Platz 7 ist das höchste der Gefühle

von Thorsten Cöhring am 4. März 2018

Vier Punkte innerhalb von einer Woche haben uns von den gröbsten Sorgen befreit. Ab jetzt gilt: BIS zum nächsten Sieg kämpfen wir um den Klassenerhalt, NACH dem nächsten Sieg kämpfen wir um Platz 7. So lautet mittlerweile die Bundesliga-Arithmetik.

Der 1:0-Sieg in Hannover durch Kramers Sonntagsschuss war eine echte Erlösung. Ich weiß nicht, wie viele Torchancen wir seit Rückrundenbeginn vergeben haben. Und ich will es auch gar nicht wissen. Unser Angriffsproblem ist inzwischen so offensichtlich, dass es selbst System-Hardliner nicht mehr verleugnen können. Ich wünschte, ich könnte mir vorstellen, dass wir es im Sommer lösen…

Viele fanden das 2:2 am Freitag gegen Bremen “enttäuschend”. Ich nicht. Aus meiner Sicht war es ein Punktgewinn, denn Werder ist um keinen Deut schlechter als wir. Okay, wir führten 2:0, nach zwei sehenswerten Einzelleistungen von Zakaria, dem besten Spieler auf dem Platz. Das 1:0 erzielte er unter gütiger Mithilfe der Bremer Abwehr selbst (5.), das 2:0 durch Moisanders Eigentor bereitete er mustergültig vor (39.). Leider musste der junge Schweizer in der Halbzeit durch Auswechslung vor einem Platzverweis bewahrt werden.

Wir hatten danach Chancen zur Entscheidung, aber … siehe oben. Und dass der Videobeweis (Handspiel von Eggestein nach Hofmann-Kopfball) zu Ungunsten von Borussia angewandt wurde, ist ja mittlerweile eine Selbstverständlichkeit. In ähnlichen Situationen in unserem Strafraum wurde bisher stets auf Elfmeter entschieden. Zum Beispiel vor einem Jahr in der Europa League gegen Schalke. Oder vor Jahren in einer Szene mit Arango in Leverkusen.

Unzweifelhaft kam Bremen dank seines engagierten Auftritts in der zweiten Halbzeit verdient zum Ausgleich durch Delaney (59.) und Johannsson (78.). Hätte das Spiel noch 10 Minuten länger gedauert, hätten wir vermutlich verloren. Also ist das Remis letztlich ein Punktgewinn.

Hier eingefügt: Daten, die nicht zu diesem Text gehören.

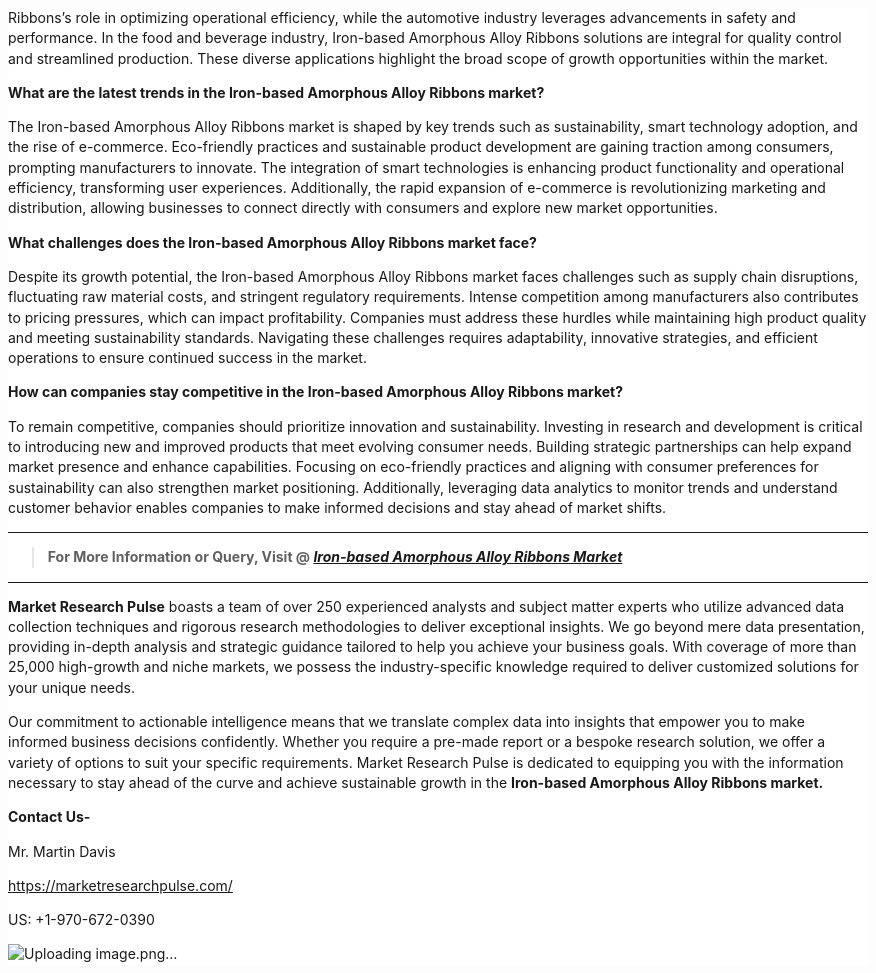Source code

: Ribbons&rsquo;s role in optimizing operational efficiency, while the automotive industry leverages advancements in safety and performance. In the food and beverage industry, Iron-based Amorphous Alloy Ribbons solutions are integral for quality control and streamlined production. These diverse applications highlight the broad scope of growth opportunities within the market.</p><p><strong>What are the latest trends in the Iron-based Amorphous Alloy Ribbons market?</strong></p><p>The Iron-based Amorphous Alloy Ribbons market is shaped by key trends such as sustainability, smart technology adoption, and the rise of e-commerce. Eco-friendly practices and sustainable product development are gaining traction among consumers, prompting manufacturers to innovate. The integration of smart technologies is enhancing product functionality and operational efficiency, transforming user experiences. Additionally, the rapid expansion of e-commerce is revolutionizing marketing and distribution, allowing businesses to connect directly with consumers and explore new market opportunities.</p><p><strong>What challenges does the Iron-based Amorphous Alloy Ribbons market face?</strong></p><p>Despite its growth potential, the Iron-based Amorphous Alloy Ribbons market faces challenges such as supply chain disruptions, fluctuating raw material costs, and stringent regulatory requirements. Intense competition among manufacturers also contributes to pricing pressures, which can impact profitability. Companies must address these hurdles while maintaining high product quality and meeting sustainability standards. Navigating these challenges requires adaptability, innovative strategies, and efficient operations to ensure continued success in the market.</p><p><strong>How can companies stay competitive in the Iron-based Amorphous Alloy Ribbons market?</strong></p><p>To remain competitive, companies should prioritize innovation and sustainability. Investing in research and development is critical to introducing new and improved products that meet evolving consumer needs. Building strategic partnerships can help expand market presence and enhance capabilities. Focusing on eco-friendly practices and aligning with consumer preferences for sustainability can also strengthen market positioning. Additionally, leveraging data analytics to monitor trends and understand customer behavior enables companies to make informed decisions and stay ahead of market shifts.</p><hr /><blockquote><p><strong>For More Information or Query, Visit @&nbsp;<em><a href="https://marketresearchpulse.com/report/145980/iron-based-amorphous-alloy-ribbons-market?utm_source=Linkedin&utm_medium=0117">Iron-based Amorphous Alloy Ribbons Market</a></em></strong></p></blockquote><hr /><p><strong>Market Research Pulse</strong> boasts a team of over 250 experienced analysts and subject matter experts who utilize advanced data collection techniques and rigorous research methodologies to deliver exceptional insights. We go beyond mere data presentation, providing in-depth analysis and strategic guidance tailored to help you achieve your business goals. With coverage of more than 25,000 high-growth and niche markets, we possess the industry-specific knowledge required to deliver customized solutions for your unique needs.</p><p>Our commitment to actionable intelligence means that we translate complex data into insights that empower you to make informed business decisions confidently. Whether you require a pre-made report or a bespoke research solution, we offer a variety of options to suit your specific requirements. Market Research Pulse is dedicated to equipping you with the information necessary to stay ahead of the curve and achieve sustainable growth in the <strong>Iron-based Amorphous Alloy Ribbons market.</strong></p><p><strong>Contact Us-</strong></p><p>Mr. Martin Davis</p><p>https://marketresearchpulse.com/</p><p>US: +1-970-672-0390</p>
![Uploading image.png…]()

Wir haben jetzt 35 Punkte auf dem Konto und es müsste mit dem Teufel zugehen, wenn wir den einen noch notwendigen Sieg in den restlichen neun Saisonspielen nicht einfahren könnten. Falls wir es schaffen, heißt das neue Ziel: 7. Platz. Nach Lage der Dinge wird der auch in dieser Saison mit höchster Wahrscheinlichkeit reichen, um sich für die Europa-League-Playoffs zu qualifizieren.

Wer sich nicht selbst in die Tasche lügt, wird konstatieren müssen: Der 7. Platz ist für Borussia Mönchengladbach 2017/18 das höchste der Gefühle. Das belegt ein Blick auf die aktuelle Bilanz:

    • Borussia-Bilanz gegen die Teams auf den Plätzen 1-6 (nach 9 von 12 Spielen):
      1 Sieg, 2 Unentschieden, 6 Niederlagen = 5 Punkte, 5:20 Tore
      Restprogramm: Leverkusen (A), München (A), Schalke (A)
    • Borussia-Bilanz gegen die Teams auf den Plätzen 7-18 (nach 16 von 22 Spielen):
      9 Siege, 3 Unentschieden, 4 Niederlagen = 30 Punkte, 28:17 Tore
      Restprogramm: Hoffenheim (H), Mainz (A), Hertha (H), Wolfsburg (H), Freiburg (H), Hamburg (A)

Die Tendenz ist deutlich ablesbar: Wir können gegen die Besten der Liga nicht (mehr) mithalten. Obwohl kurioserweise unser einziger Sieg gegen die Top-Mannschaften das 2:1 über Bayern München war. Man kann diese Bilanz als Club-Verantwortlicher für Zufall halten und gar nichts tun. Oder man zieht daraus Schlüsse und steuert in der Vorbereitung der neuen Saison aktiv dagegen.

Wie dem auch sei. Zunächst einmal bin ich gespannt, ob wir am kommenden Wochenende zum dritten Mal in dieser Saison gegen Leverkusen verlieren.